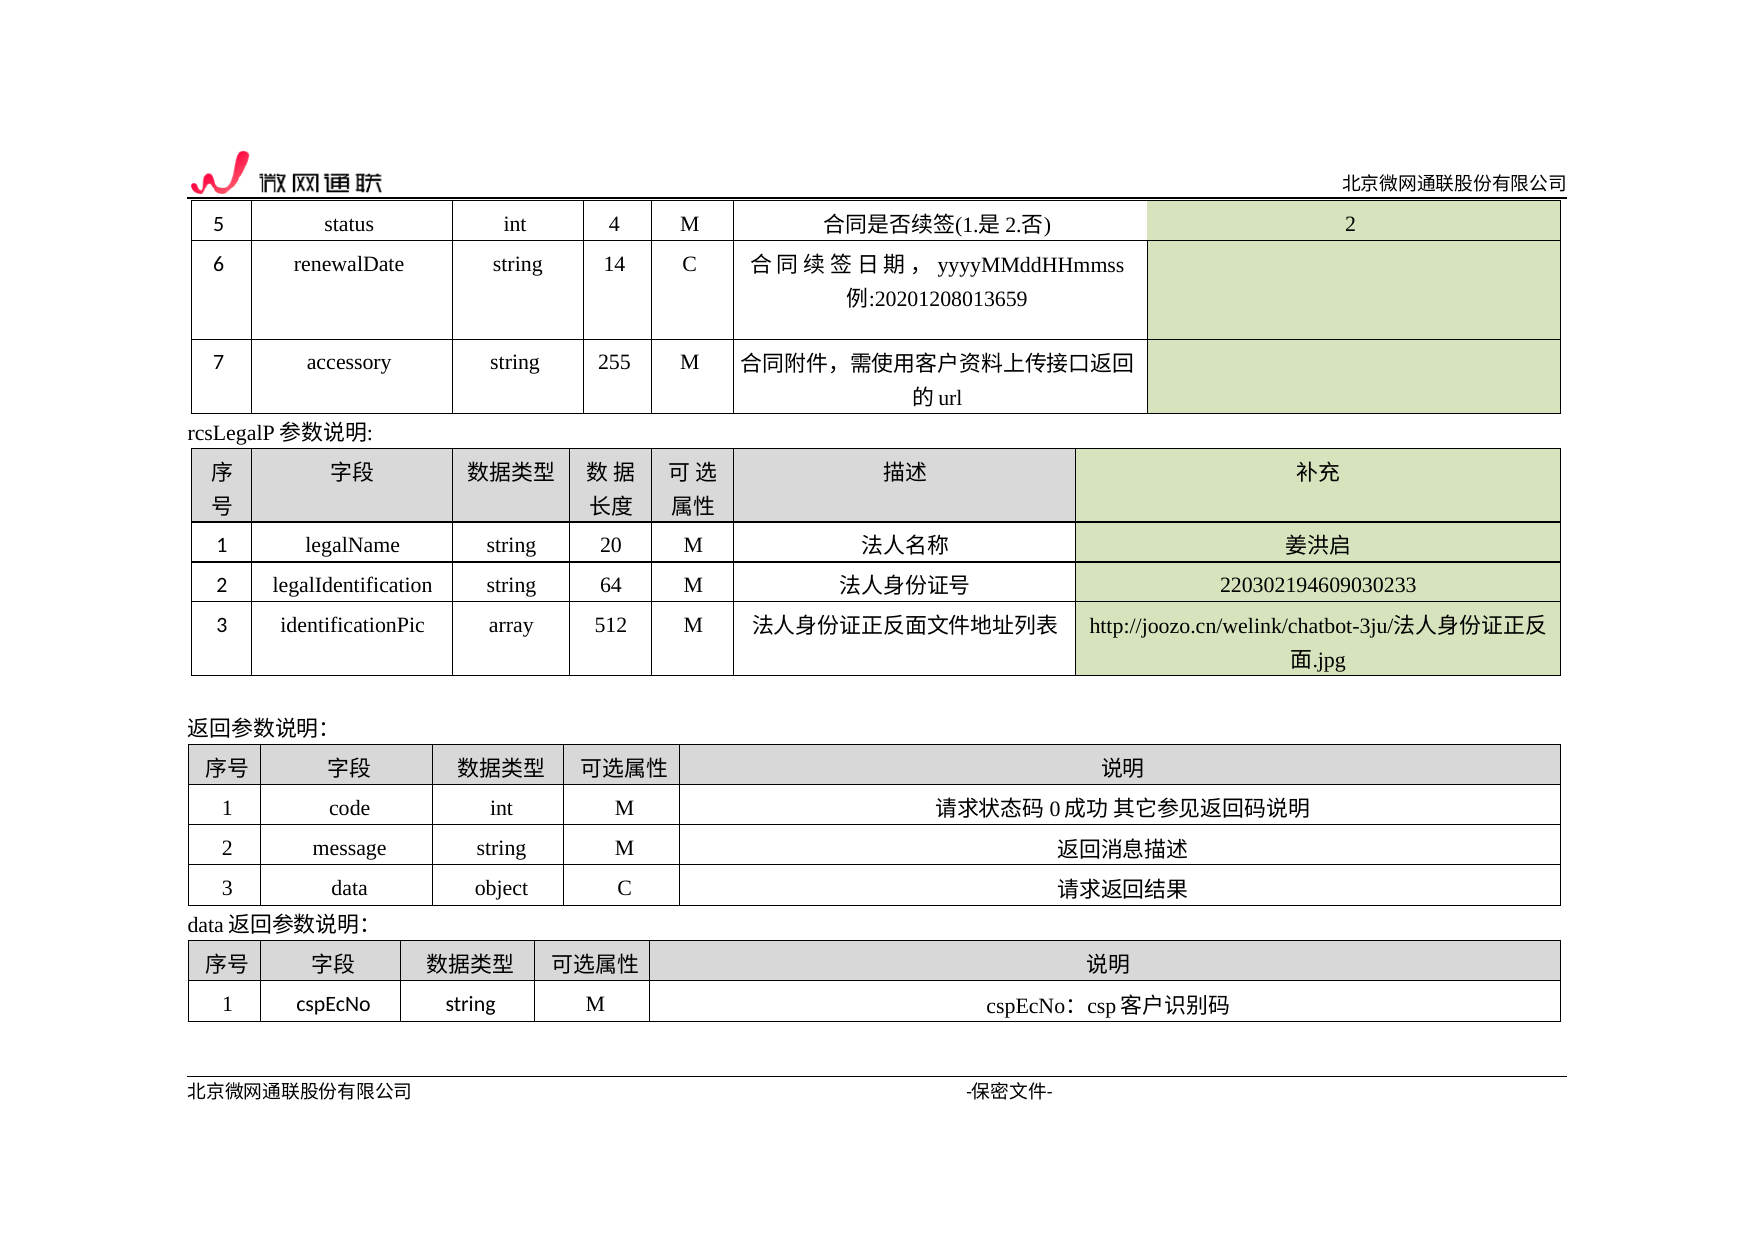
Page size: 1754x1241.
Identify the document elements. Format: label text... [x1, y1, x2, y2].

table_cell 2 [189, 825, 260, 864]
table_header 序号 [189, 745, 260, 784]
table_cell string [453, 563, 569, 601]
table_cell 法人身份证号 [734, 563, 1075, 601]
table_cell 3 [192, 602, 251, 675]
table_cell legalIdentification [252, 563, 452, 601]
table_cell 1 [192, 523, 251, 561]
table_cell accessory [252, 340, 452, 413]
table_cell [1148, 340, 1560, 413]
table_cell object [433, 865, 563, 904]
table_cell 法人身份证正反面文件地址列表 [734, 602, 1075, 675]
table_cell code [261, 785, 432, 824]
table_header 数 据长度 [570, 449, 651, 521]
table_header 可选属性 [535, 941, 649, 980]
table_cell 姜洪启 [1076, 523, 1560, 561]
table_cell 3 [189, 865, 260, 904]
table_cell cspEcNo [261, 981, 400, 1021]
table_cell string [401, 981, 534, 1021]
table_cell 14 [584, 241, 651, 339]
table_header 数据类型 [453, 449, 569, 521]
table_cell C [564, 865, 679, 904]
table_cell 合 同 续 签 日 期 ， yyyyMMddHHmmss 例:20201208013659 [734, 241, 1147, 339]
table_header 可选属性 [564, 745, 679, 784]
table_header 字段 [252, 449, 452, 521]
table_header 说明 [680, 745, 1560, 784]
table_header 描述 [734, 449, 1075, 521]
table_cell 1 [189, 981, 260, 1021]
table_cell 512 [570, 602, 651, 675]
table_header 补充 [1076, 449, 1560, 521]
table_cell string [453, 523, 569, 561]
table_cell 2 [1147, 201, 1560, 240]
table_cell 4 [584, 201, 651, 240]
table_cell int [453, 201, 583, 240]
table_cell http://joozo.cn/welink/chatbot-3ju/法人身份证正反面.jpg [1076, 602, 1560, 675]
table_cell 20 [570, 523, 651, 561]
table_cell M [652, 201, 733, 240]
table_cell 2 [192, 563, 251, 601]
table_header 可 选属性 [652, 449, 733, 521]
table_cell 请求返回结果 [680, 865, 1560, 904]
table_header 说明 [650, 941, 1560, 980]
table_cell 255 [584, 340, 651, 413]
table_cell string [433, 825, 563, 864]
table_cell M [652, 563, 733, 601]
text rcsLegalP参数说明: [187, 414, 1567, 448]
table_cell identificationPic [252, 602, 452, 675]
table_cell M [564, 825, 679, 864]
table_cell string [453, 241, 583, 339]
table_cell status [252, 201, 452, 240]
table_cell data [261, 865, 432, 904]
table_cell 64 [570, 563, 651, 601]
table_header 数据类型 [433, 745, 563, 784]
table_cell M [564, 785, 679, 824]
table_cell 1 [189, 785, 260, 824]
table_header 字段 [261, 745, 432, 784]
table_cell C [652, 241, 733, 339]
table_cell renewalDate [252, 241, 452, 339]
table_cell cspEcNo：csp客户识别码 [650, 981, 1560, 1021]
table_cell 7 [192, 340, 251, 413]
table_cell 法人名称 [734, 523, 1075, 561]
table_header 字段 [261, 941, 400, 980]
table_cell int [433, 785, 563, 824]
table_cell 220302194609030233 [1076, 563, 1560, 601]
table_cell M [652, 602, 733, 675]
picture [190, 146, 395, 195]
table_cell 请求状态码 0成功 其它参见返回码说明 [680, 785, 1560, 824]
table_cell 合同是否续签(1.是 2.否) [734, 201, 1147, 240]
table_cell legalName [252, 523, 452, 561]
table_cell M [652, 523, 733, 561]
table_header 序号 [192, 449, 251, 521]
table_header 数据类型 [401, 941, 534, 980]
table_cell 返回消息描述 [680, 825, 1560, 864]
table_cell 5 [192, 201, 251, 240]
text data返回参数说明： [187, 906, 1567, 939]
text 返回参数说明： [187, 710, 1567, 744]
table_cell 合同附件，需使用客户资料上传接口返回的url [734, 340, 1147, 413]
table_cell [1148, 241, 1560, 339]
table_cell array [453, 602, 569, 675]
table_cell 6 [192, 241, 251, 339]
table_cell M [652, 340, 733, 413]
table_cell string [453, 340, 583, 413]
table_cell M [535, 981, 649, 1021]
table_header 序号 [189, 941, 260, 980]
table_cell message [261, 825, 432, 864]
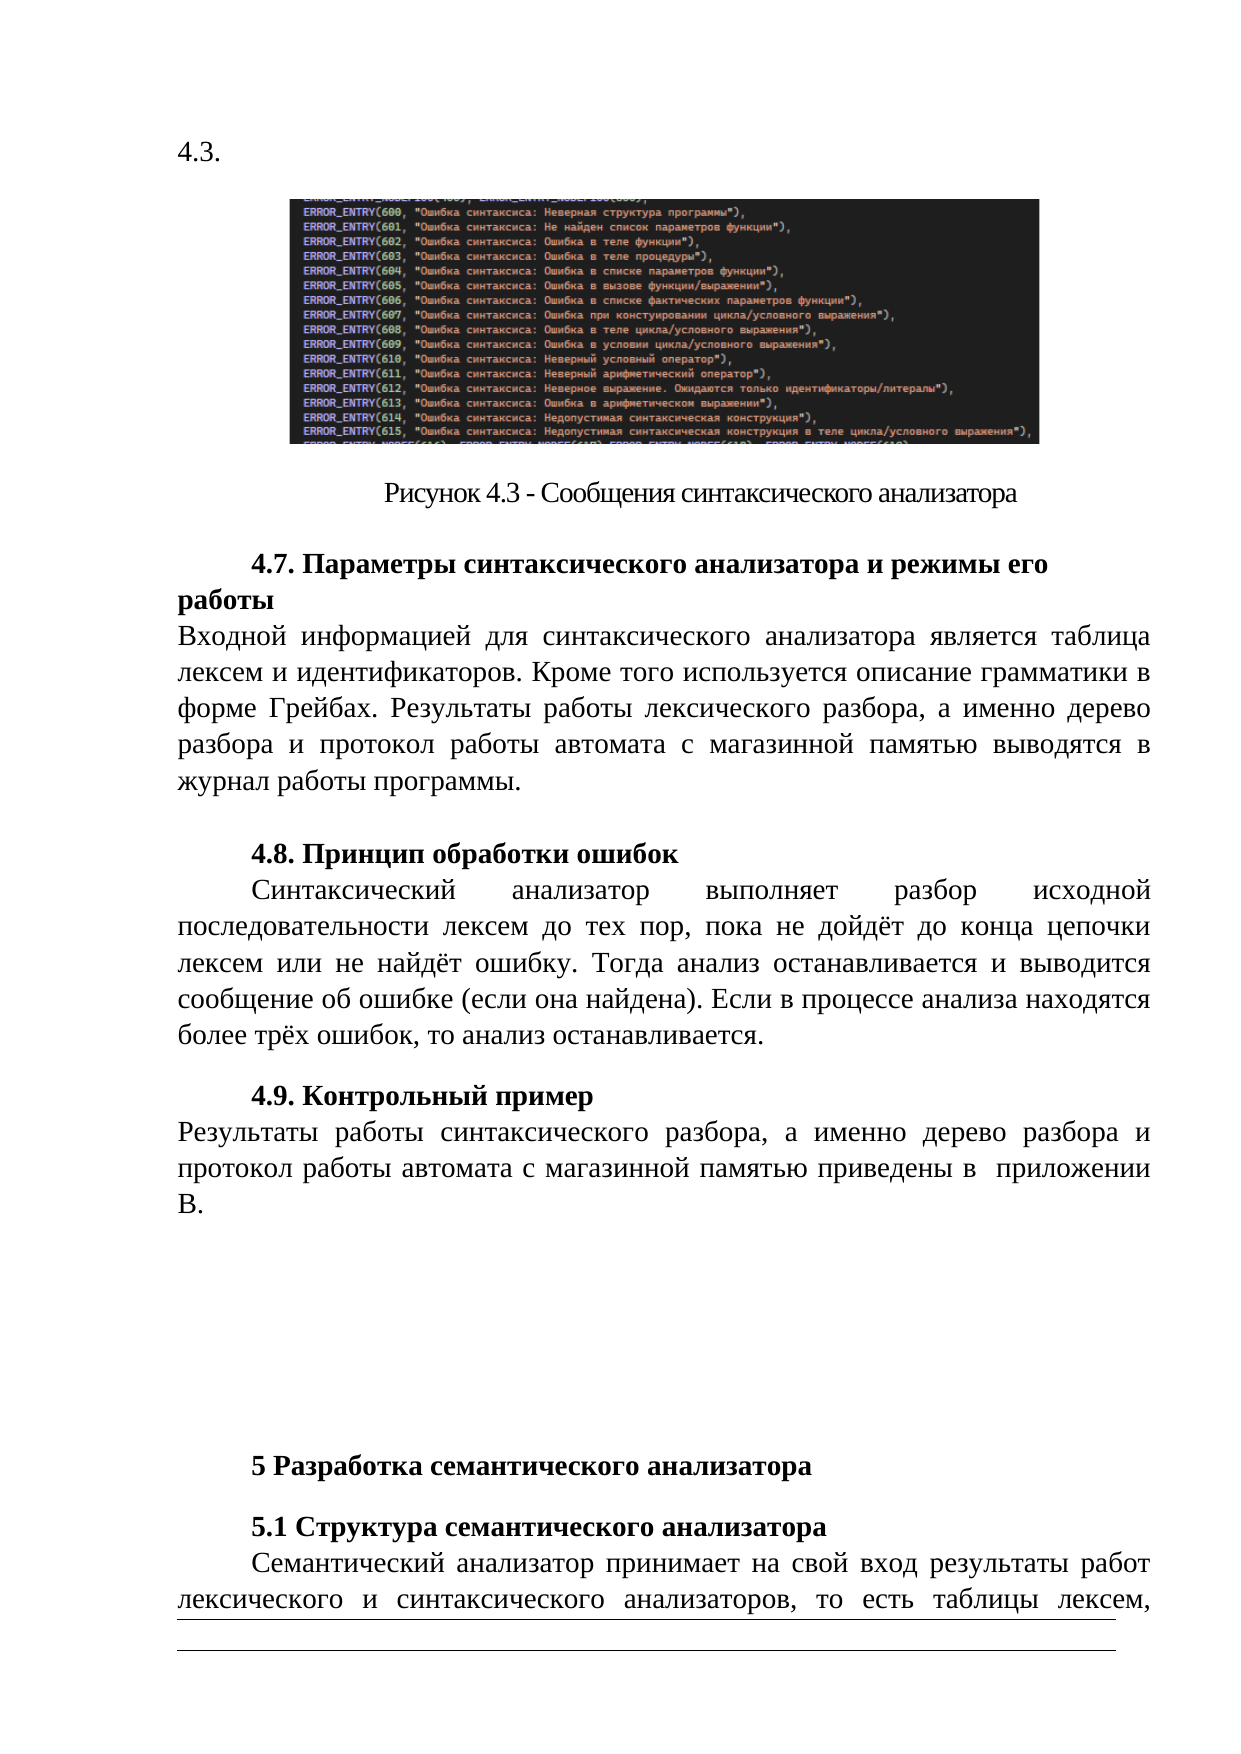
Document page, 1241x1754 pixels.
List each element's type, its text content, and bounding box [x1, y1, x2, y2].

************

— Task —
Every record above must be given again exactly; drop the pictures.

— Output —
Page size: 1754x1241.
Identify the document elements. Format: label text... [x1, y1, x2, y2].

table_cell 2 [189, 825, 260, 864]
table_header 序号 [189, 745, 260, 784]
table_cell string [453, 563, 569, 601]
table_cell 法人身份证号 [734, 563, 1075, 601]
table_cell 3 [192, 602, 251, 675]
table_cell legalIdentification [252, 563, 452, 601]
table_cell 1 [192, 523, 251, 561]
table_cell accessory [252, 340, 452, 413]
table_cell [1148, 340, 1560, 413]
table_cell object [433, 865, 563, 904]
table_cell 法人身份证正反面文件地址列表 [734, 602, 1075, 675]
table_cell code [261, 785, 432, 824]
table_header 数 据长度 [570, 449, 651, 521]
table_header 可选属性 [535, 941, 649, 980]
table_cell 姜洪启 [1076, 523, 1560, 561]
table_cell 3 [189, 865, 260, 904]
table_cell cspEcNo [261, 981, 400, 1021]
table_cell string [401, 981, 534, 1021]
table_cell 14 [584, 241, 651, 339]
table_header 数据类型 [453, 449, 569, 521]
table_cell C [564, 865, 679, 904]
table_cell 合 同 续 签 日 期 ， yyyyMMddHHmmss 例:20201208013659 [734, 241, 1147, 339]
table_header 可选属性 [564, 745, 679, 784]
table_header 字段 [252, 449, 452, 521]
table_header 说明 [680, 745, 1560, 784]
table_header 描述 [734, 449, 1075, 521]
table_cell 1 [189, 981, 260, 1021]
table_cell 512 [570, 602, 651, 675]
table_header 补充 [1076, 449, 1560, 521]
table_cell string [453, 523, 569, 561]
table_cell 2 [1147, 201, 1560, 240]
table_cell 4 [584, 201, 651, 240]
table_cell int [453, 201, 583, 240]
table_cell http://joozo.cn/welink/chatbot-3ju/法人身份证正反面.jpg [1076, 602, 1560, 675]
table_cell 20 [570, 523, 651, 561]
table_cell M [652, 201, 733, 240]
table_cell 2 [192, 563, 251, 601]
table_header 可 选属性 [652, 449, 733, 521]
table_cell 请求返回结果 [680, 865, 1560, 904]
table_header 说明 [650, 941, 1560, 980]
table_cell 255 [584, 340, 651, 413]
table_cell string [433, 825, 563, 864]
table_cell M [652, 563, 733, 601]
text rcsLegalP参数说明: [187, 414, 1567, 448]
table_cell identificationPic [252, 602, 452, 675]
table_cell M [564, 825, 679, 864]
table_cell string [453, 241, 583, 339]
table_cell status [252, 201, 452, 240]
table_cell data [261, 865, 432, 904]
table_cell 64 [570, 563, 651, 601]
table_header 数据类型 [433, 745, 563, 784]
table_cell M [564, 785, 679, 824]
table_cell 1 [189, 785, 260, 824]
table_header 字段 [261, 745, 432, 784]
table_cell C [652, 241, 733, 339]
table_cell renewalDate [252, 241, 452, 339]
table_cell cspEcNo：csp客户识别码 [650, 981, 1560, 1021]
table_cell 7 [192, 340, 251, 413]
table_cell 法人名称 [734, 523, 1075, 561]
table_header 字段 [261, 941, 400, 980]
table_cell int [433, 785, 563, 824]
table_cell 220302194609030233 [1076, 563, 1560, 601]
table_cell M [652, 602, 733, 675]
picture [190, 146, 395, 195]
table_cell 请求状态码 0成功 其它参见返回码说明 [680, 785, 1560, 824]
table_cell 合同是否续签(1.是 2.否) [734, 201, 1147, 240]
table_cell legalName [252, 523, 452, 561]
table_cell M [652, 523, 733, 561]
table_header 序号 [192, 449, 251, 521]
table_header 数据类型 [401, 941, 534, 980]
table_cell 返回消息描述 [680, 825, 1560, 864]
table_cell 5 [192, 201, 251, 240]
text data返回参数说明： [187, 906, 1567, 939]
text 返回参数说明： [187, 710, 1567, 744]
table_cell 合同附件，需使用客户资料上传接口返回的url [734, 340, 1147, 413]
table_cell [1148, 241, 1560, 339]
table_cell array [453, 602, 569, 675]
table_cell 6 [192, 241, 251, 339]
table_cell M [652, 340, 733, 413]
table_cell string [453, 340, 583, 413]
table_cell M [535, 981, 649, 1021]
table_header 序号 [189, 941, 260, 980]
table_cell message [261, 825, 432, 864]
Document page, 1241x1754 pixels.
List each element's type, its text content, and bounding box [x1, y1, x2, y2].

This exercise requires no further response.